2. What is Average Power Draw? What's the use of it? You don't use those graphs in your Article at all! Do you know what this means? Exactly: Those graphs are useless and meaningless. Why do you post them? They are redundant because of the Energy graphs. So naturally, because of the much shorter run time of the A15 SoC, the Average graph looks disadvantageous for ARM, which is simply misleading. But well Intel is probably happy you posted hit and thanked you with cash, why else should a sane person post such misleading stuff.
3. GPU Power: What game? How did it run? Off-Screen? The same resolution on every tablet? The same API? The same FPS? It's not surprising that a low-end GPU struggling to keep maybe 10FPS consumes less power than a high-end GPU displaying 60FPS at a higher resolution. You haven't said anything about this issue, yet happily compare meaningless numbers.
I'm sorry but this article is, right now, garbage. And the only reason for posting such a poor written article is that Intel must have paid you a lot of money for doing so.
It's nice that you post such semi-scientifical articles, but the way you do in this case isn't great.
This article is very very hard to read, because the reader has to do ALL the interpretation.
You could remove 2/3 of all graphs, and the article would contain the same information.
By just looking at the graphs Intel is the overall winner, which is, if you do some further comparisons based on your article wrong. At most Intel is, according to your graphs, on par with A15, CPU wise, which still is a nice outcome for Intel.
The GPU is awful in the Intel SoC, the CPU competive.

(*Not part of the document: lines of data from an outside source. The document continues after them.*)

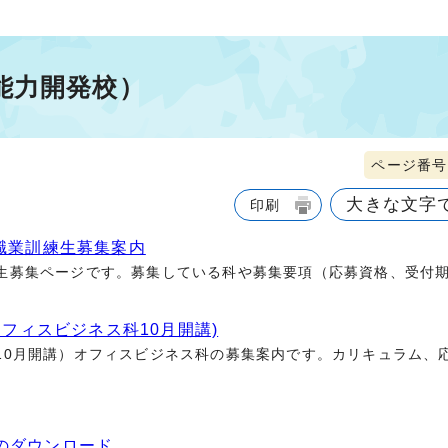
能力開発校）
ページ番号1
大きな文字
印刷
職業訓練生募集案内
生募集ページです。募集している科や募集要項（応募資格、受付
オフィスビジネス科10月開講)
10月開講）オフィスビジネス科の募集案内です。カリキュラム、
のダウンロード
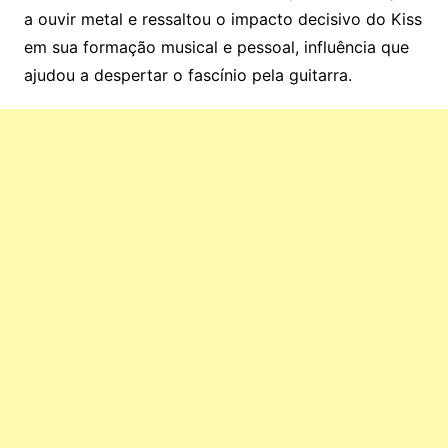
a ouvir metal e ressaltou o impacto decisivo do Kiss
em sua formação musical e pessoal, influência que
ajudou a despertar o fascínio pela guitarra.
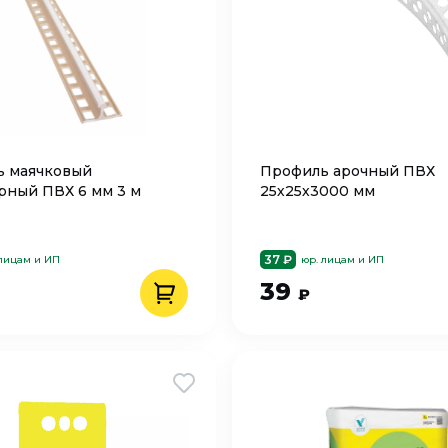
ь маячковый
Профиль арочный ПВХ
рный ПВХ 6 мм 3 м
25х25х3000 мм
37 ₽
 лицам и ИП
юр. лицам и ИП
39
₽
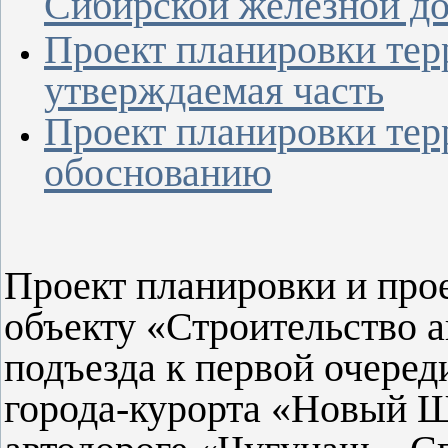
Сибирской железной д
Проект планировки тер
утверждаемая часть
Проект планировки те
обоснованию
Проект планировки и про
объекту «Строительство 
подъезда к первой очеред
города-курорта «Новый 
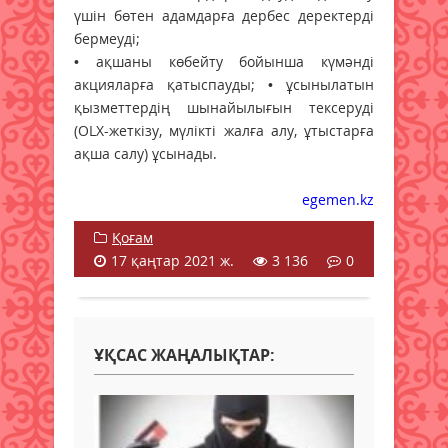
үшін бөтен адамдарға дербес деректерді
бермеуді;
• ақшаны көбейту бойынша күмәнді
акцияларға қатыспауды; • ұсынылатын
қызметтердің шынайылығын тексеруді
(OLX-жеткізу, мүлікті жалға алу, ұтыстарға
ақша салу) ұсынады.
egemen.kz
Қоғам
17 қаңтар 2021 ж.
3 136
0
ҰҚСАС ЖАҢАЛЫҚТАР:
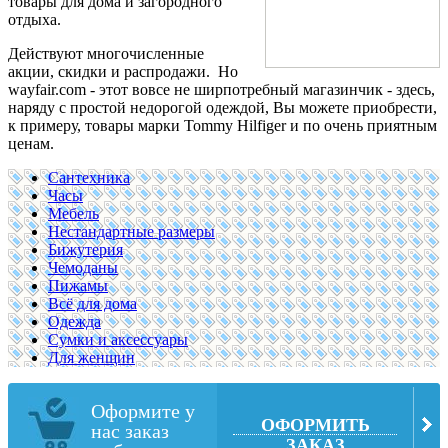
товары для дома и загородного
отдыха.
Действуют многочисленные
акции, скидки и распродажи. Но
wayfair.com - этот вовсе не ширпотребный магазинчик - здесь,
наряду с простой недорогой одеждой, Вы можете приобрести,
к примеру, товары марки Tommy Hilfiger и по очень приятным
ценам.
Сантехника
Часы
Мебель
Нестандартные размеры
Бижутерия
Чемоданы
Пижамы
Всё для дома
Одежда
Сумки и аксессуары
Для женщин
Оформите у
ОФОРМИТЬ
нас заказ
ЗАКАЗ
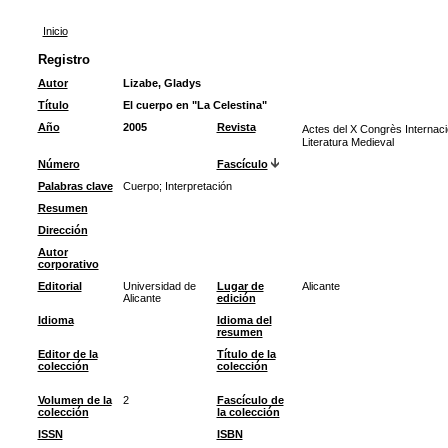
Inicio
Registro
Autor
Lizabe, Gladys
Título
El cuerpo en "La Celestina"
Año
2005
Revista
Actes del X Congrès Internac
Literatura Medieval
Número
Fascículo
Palabras clave
Cuerpo
;
Interpretación
Resumen
Dirección
Autor
corporativo
Editorial
Universidad de
Lugar de
Alicante
Alicante
edición
Idioma
Idioma del
resumen
Editor de la
Título de la
colección
colección
Volumen de la
2
Fascículo de
colección
la colección
ISSN
ISBN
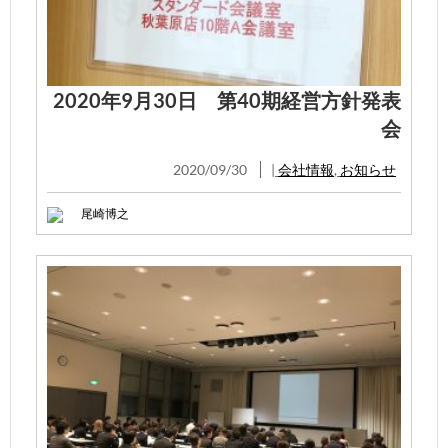
2020年9月30日 第40期経営方針発表
会
2020/09/30
|
会社情報
,
お知らせ
尾崎博之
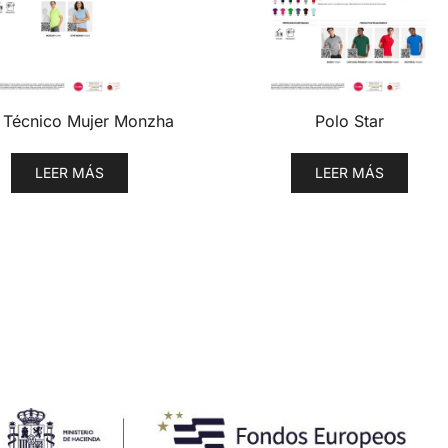
 Técnico Mujer Monzha
Polo Star
LEER MÁS
LEER MÁS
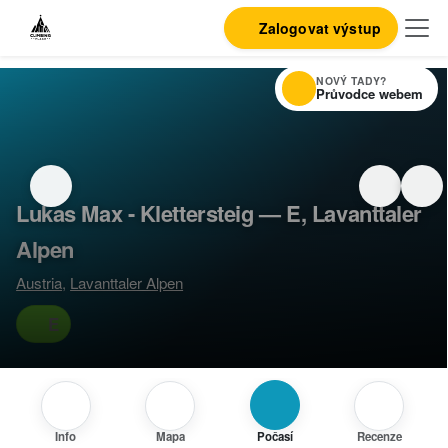
Zalogovat výstup
NOVÝ TADY?
Průvodce webem
Lukas Max - Klettersteig — E, Lavanttaler
Alpen
Austria
,
Lavanttaler Alpen
E
Info
Mapa
Počasí
Recenze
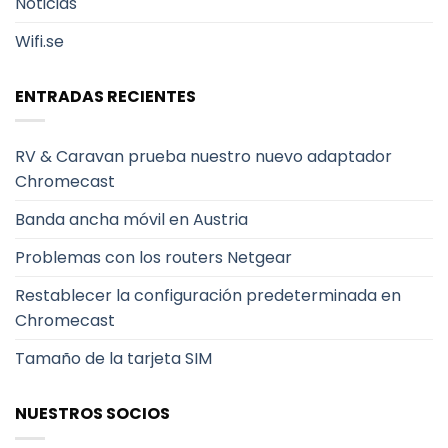
Noticias
Wifi.se
ENTRADAS RECIENTES
RV & Caravan prueba nuestro nuevo adaptador
Chromecast
Banda ancha móvil en Austria
Problemas con los routers Netgear
Restablecer la configuración predeterminada en
Chromecast
Tamaño de la tarjeta SIM
NUESTROS SOCIOS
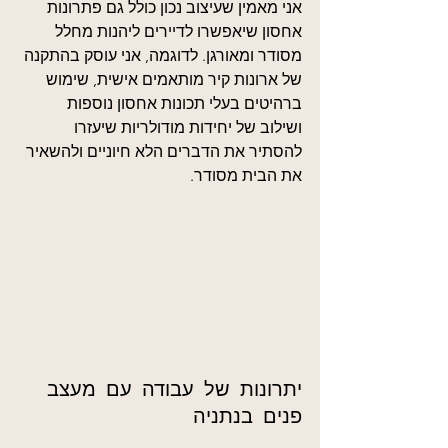
אני מאמין שעיצוב נכון כולל גם פתרונות 
אחסון שיאפשרו לדיירים ליהנות מחלל 
מסודר ומאורגן. לדוגמה, אני עוסק בהתקנה 
של ארונות קיר מותאמים אישית, שימוש 
ברהיטים בעלי תכונות אחסון נוספות 
ושילוב של יחידות מודולריות שיעזרו 
להסתיר את הדברים הלא חיוניים ולהשאיר 
את הבית מסודר.
יתרונות של עבודה עם מעצב 
פנים בנתניה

The A15 GPU is perfect, the CPU at least as efficient as the Intel one, but much faster.
Yet, because the article is so confusing and I don't want to waste any further time doing the work a good writer should have done, I see ARM as the clear winner.
Same or more efficient CPU, much faster CPU, much better GPU, overall winner!
Similar argumentation for Tegra and Krait.
Intel has a good CPU, but the SoC looks awful.